Crist advised consumers to be careful when reaching into their wallet to pay for gift purchases, to make sure no one is lurking to steal a credit card number. At the same time, he said, the crowds and turmoil at shopping centers makes it vitally important that parents also keep a close eye on small children.
"When holiday shopping, it is easy to become distracted while looking for the perfect gift and the best bargain," said Crist. "Hectic shopping malls can be a breeding ground for ripoff artists and other criminals, and Floridians should take steps to protect themselves, their loved ones and their personal information."
Crist said the holiday season is the best time for the Identity Theft Summit, which brought together officials from law enforcement, the retail industry, banking and other sectors to discuss ways to reduce ID theft in Florida. The Attorney General's Fraud Hotline has received some 3,400 calls concerning identity theft since it was instituted in 2003. According to the Federal Trade Commission, a total of 38,325 Floridians filed fraud or identity theft complaints in 2004, and almost one-third of the 16,062 identity theft complaints concerned credit card fraud.
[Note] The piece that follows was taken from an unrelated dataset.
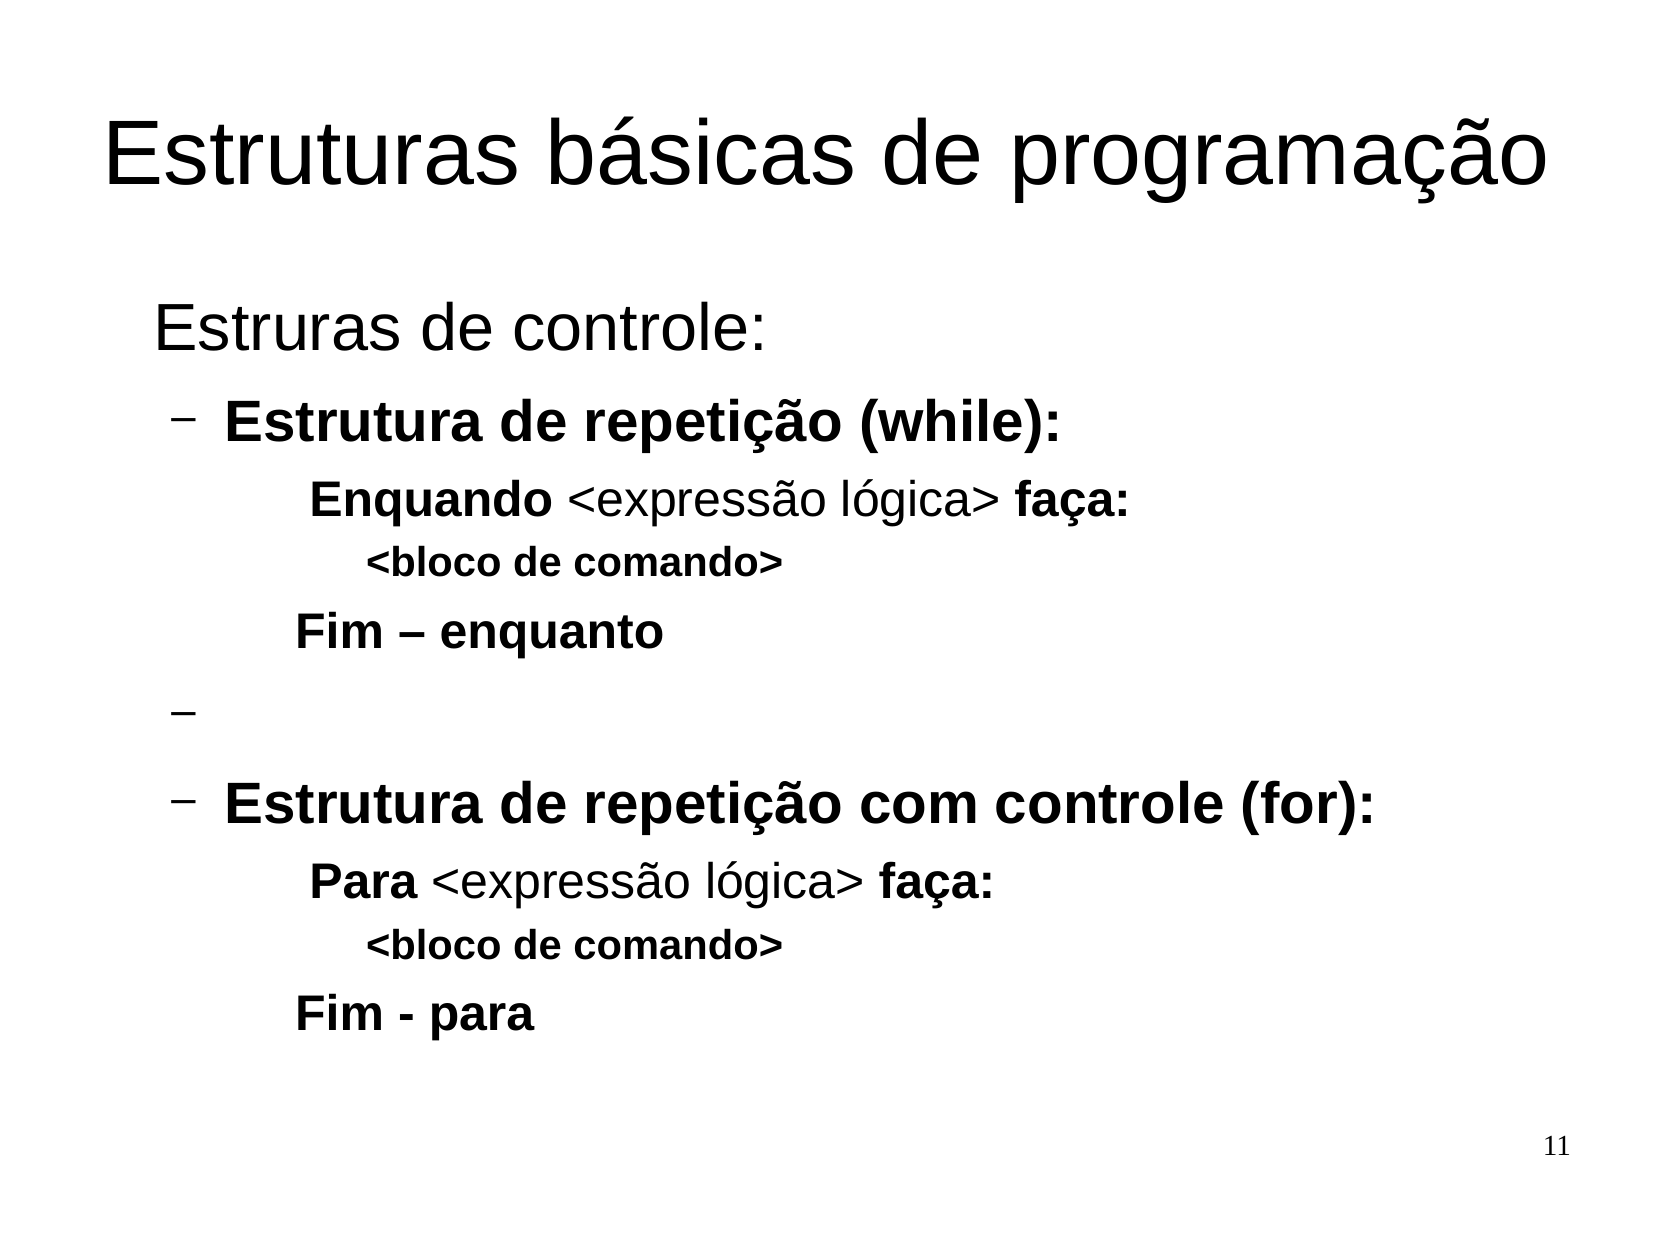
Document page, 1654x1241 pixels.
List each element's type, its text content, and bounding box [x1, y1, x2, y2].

title Estruturas básicas de programação [82, 49, 1571, 257]
list Estruras de controle: Estrutura de repetição (while): Enquando <expressão lógica> faça: <bloco de comando> Fim – enquanto Estrutura de repetição com controle (for): Para <expressão lógica> faça: <bloco de comando> Fim - para [82, 290, 1571, 1186]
Crist offered the following suggestions for Floridians to avoid identity theft while shopping:
When Making Purchases at Retail Stores
- Don't take out credit cards before you get to the register. This will allow you to control the number of people who see the information on your cards and will reduce the chance of misplacing them. Protect your credit numbers from the people around you.
- Beware of others who have cell phones in their hands but are not making calls. Clever thieves are using cell phones to take photographs or videos of credit cards or personal information.
- Carry only the credit or debit cards your plan to use for holiday purchases. If your wallet or purse is stolen, fewer accounts will be affected.
When Making Purchases with the Internet and Cell Phones
- Make online purchases through secure websites from companies you trust.
- If someone claiming to be a representative of your bank or lending institution, or a business with which you have an established account, asks you to provide account information over the internet, do not do so. This is not a legitimate request for information but is instead a scam called "phishing." Legitimate banks and business entities already have that information and do not need to ask you for it.
- Keep your billing information private and avoid sharing it via cell phone, especially in a location where a stranger could overhear and write down the information.
Handling the Documentation of Credit and Purchases
- Take all receipts with you so that no one else picks them up. If you throw away your receipts, tear them up first.
- Look at credit card statements carefully to check for charges you did not make. Contact the credit card company right away if you find any problems.
In an Emergency
- If you are a victim of identity theft, report to the police and then ask the national credit bureaus to place a fraud alert on your credit report. Tell banks and creditors involved that you question the charges or accounts. Keep records of telephone calls and follow up in writing with credit bureaus, banks and creditors.